[Excerpts from a dataset]
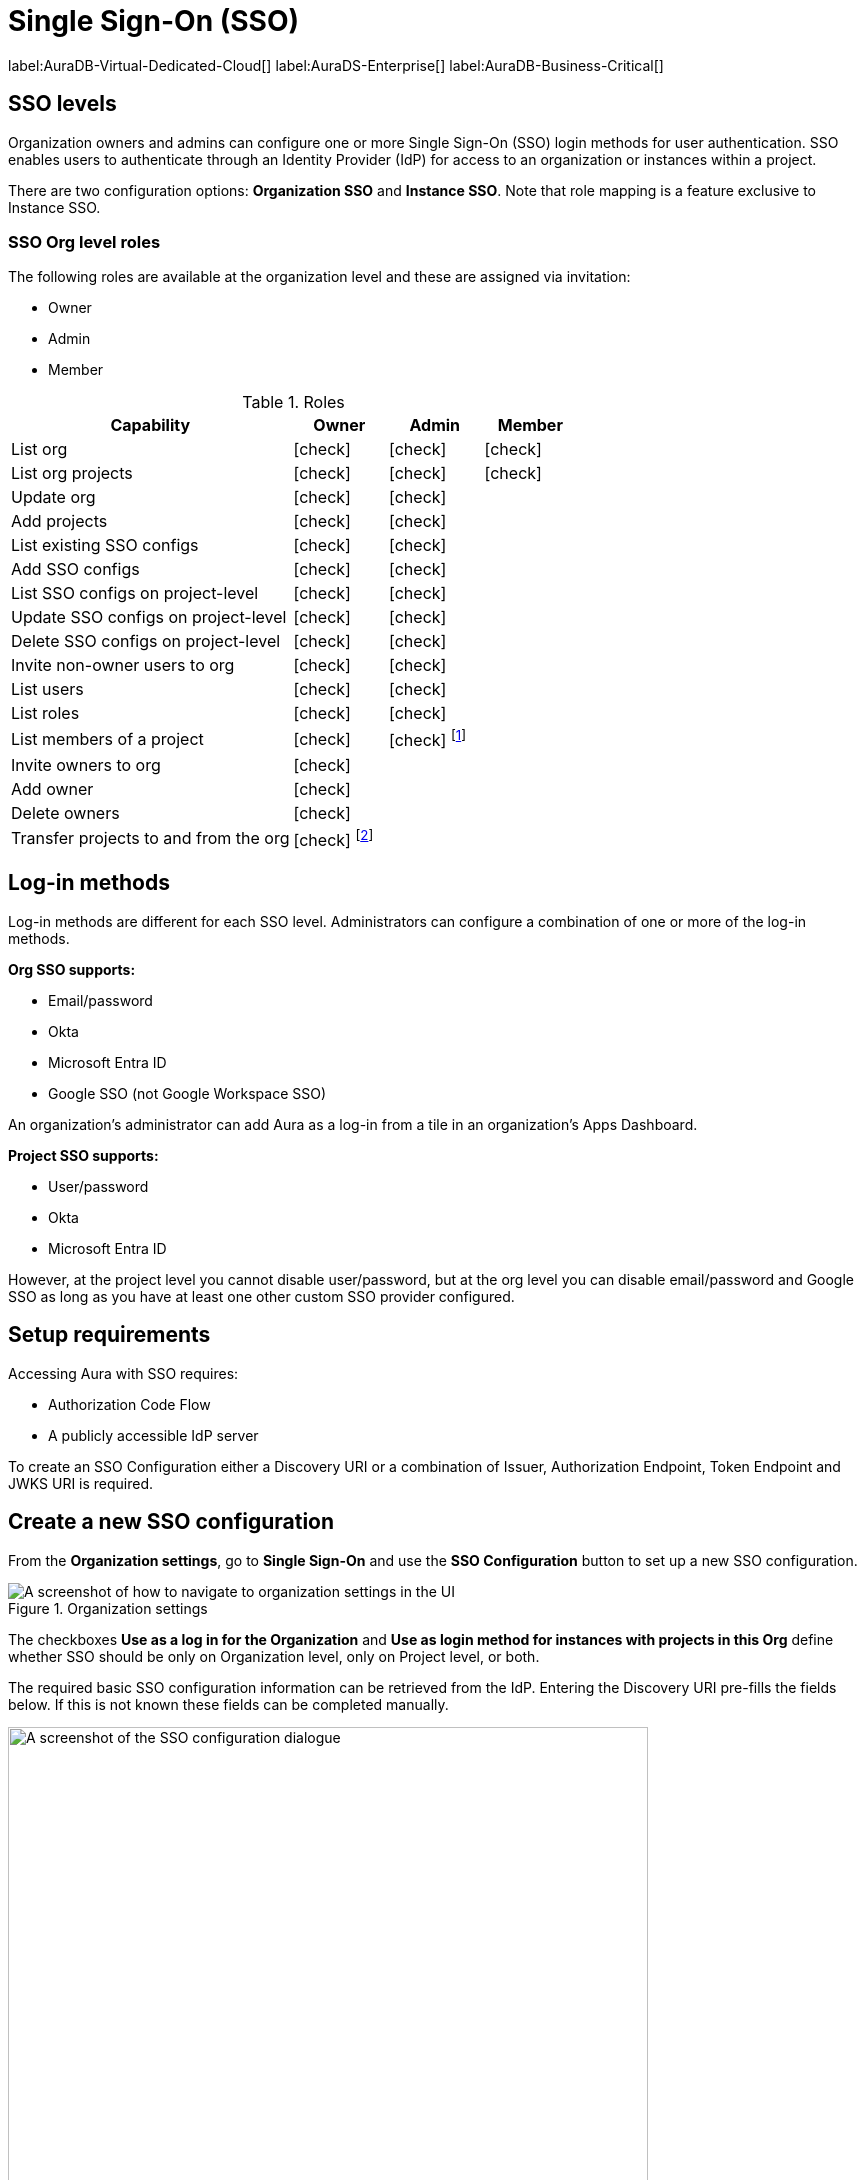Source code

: [[aura-reference-security]]
= Single Sign-On (SSO)
:description: SSO allows you to log in to the Aura Console using their company IdP credentials.

label:AuraDB-Virtual-Dedicated-Cloud[]
label:AuraDS-Enterprise[]
label:AuraDB-Business-Critical[]

== SSO levels

Organization owners and admins can configure one or more Single Sign-On (SSO) login methods for user authentication. 
SSO enables users to authenticate through an Identity Provider (IdP) for access to an organization or instances within a project.

There are two configuration options: *Organization SSO* and *Instance SSO*. 
Note that role mapping is a feature exclusive to Instance SSO.

=== SSO Org level roles

The following roles are available at the organization level and these are assigned via invitation:

* Owner
* Admin
* Member

:check-mark: icon:check[]

.Roles
[opts="header",cols="3,1,1,1"]
|===
| Capability
| Owner
| Admin
| Member

| List org
| {check-mark}
| {check-mark}
| {check-mark}

| List org projects
| {check-mark}
| {check-mark}
| {check-mark}

| Update org
| {check-mark}
| {check-mark}
|

| Add projects
| {check-mark}
| {check-mark}
|

| List existing SSO configs
| {check-mark}
| {check-mark}
|

| Add SSO configs
| {check-mark}
| {check-mark}
|

| List SSO configs on project-level
| {check-mark}
| {check-mark}
|

| Update SSO configs on project-level
| {check-mark}
| {check-mark}
|

| Delete SSO configs on project-level
| {check-mark}
| {check-mark}
|

| Invite non-owner users to org
| {check-mark}
| {check-mark}
|

| List users
| {check-mark}
| {check-mark}
|

| List roles
| {check-mark}
| {check-mark}
|

| List members of a project
| {check-mark}
| {check-mark} footnote:[An admin can only list members of projects the admin is also a member of.]
|

// | Add customer information for a trial within org
// | {check-mark}
// | {check-mark}
// |

// | List customer information for a trial within org
// | {check-mark}
// | {check-mark}
// |

// | List seamless login for org
// | {check-mark}
// | {check-mark}
// |

// | Update seamless login for org
// | {check-mark}
// | {check-mark}
// |

| Invite owners to org
| {check-mark}
|
|

| Add owner
| {check-mark}
|
|

| Delete owners
| {check-mark}
|
|

| Transfer projects to and from the org
| {check-mark} footnote:[An owner needs to permission for both the source and destination orgs.]
|
|
|===


== Log-in methods

Log-in methods are different for each SSO level.
Administrators can configure a combination of one or more of the log-in methods.

*Org SSO supports:*

* Email/password
* Okta
* Microsoft Entra ID
* Google SSO (not Google Workspace SSO)

An organization's administrator can add Aura as a log-in from a tile in an organization's Apps Dashboard.

*Project SSO supports:*

* User/password
* Okta
* Microsoft Entra ID


However, at the project level you cannot disable user/password, but at the org level you can disable email/password and Google SSO as long as you have at least one other custom SSO provider configured.

== Setup requirements

Accessing Aura with SSO requires:

* Authorization Code Flow
* A publicly accessible IdP server

To create an SSO Configuration either a Discovery URI or a combination of Issuer, Authorization Endpoint, Token Endpoint and JWKS URI is required.

== Create a new SSO configuration

From the *Organization settings*, go to *Single Sign-On* and use the *SSO Configuration* button to set up a new SSO configuration.

.Organization settings
[.shadow]
image::organizationsettings.png[A screenshot of how to navigate to organization settings in the UI]

The checkboxes *Use as a log in for the Organization* and *Use as login method for instances with projects in this Org* define whether SSO should be only on Organization level, only on Project level, or both.

The required basic SSO configuration information can be retrieved from the IdP.
Entering the Discovery URI pre-fills the fields below. 
If this is not known these fields can be completed manually.

.SSO configuration
[.shadow]
image::sso.png[A screenshot of the SSO configuration dialogue,640,480]

== Individual instance level SSO configurations available from Support

Support can assist with:

* Role mapping specific to a database instance
* Custom groups claim besides `groups`
* Updating SSO on already running instances

If you require support assistance, visit link:https://support.neo4j.com/[Customer Support] and raise a support ticket including the following information:


. The _Project ID_ of the projects you want to use SSO for.
See xref:platform/user-management.adoc#_projects[Projects] for more information on how to find your __Project ID__.

. The name of your IdP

*Exercise aim*: The lines that mention the word "Single" should be pulled from the records above.

*Response*:
= Single Sign-On (SSO)
Organization owners and admins can configure one or more Single Sign-On (SSO) login methods for user authentication. 
From the *Organization settings*, go to *Single Sign-On* and use the *SSO Configuration* button to set up a new SSO configuration.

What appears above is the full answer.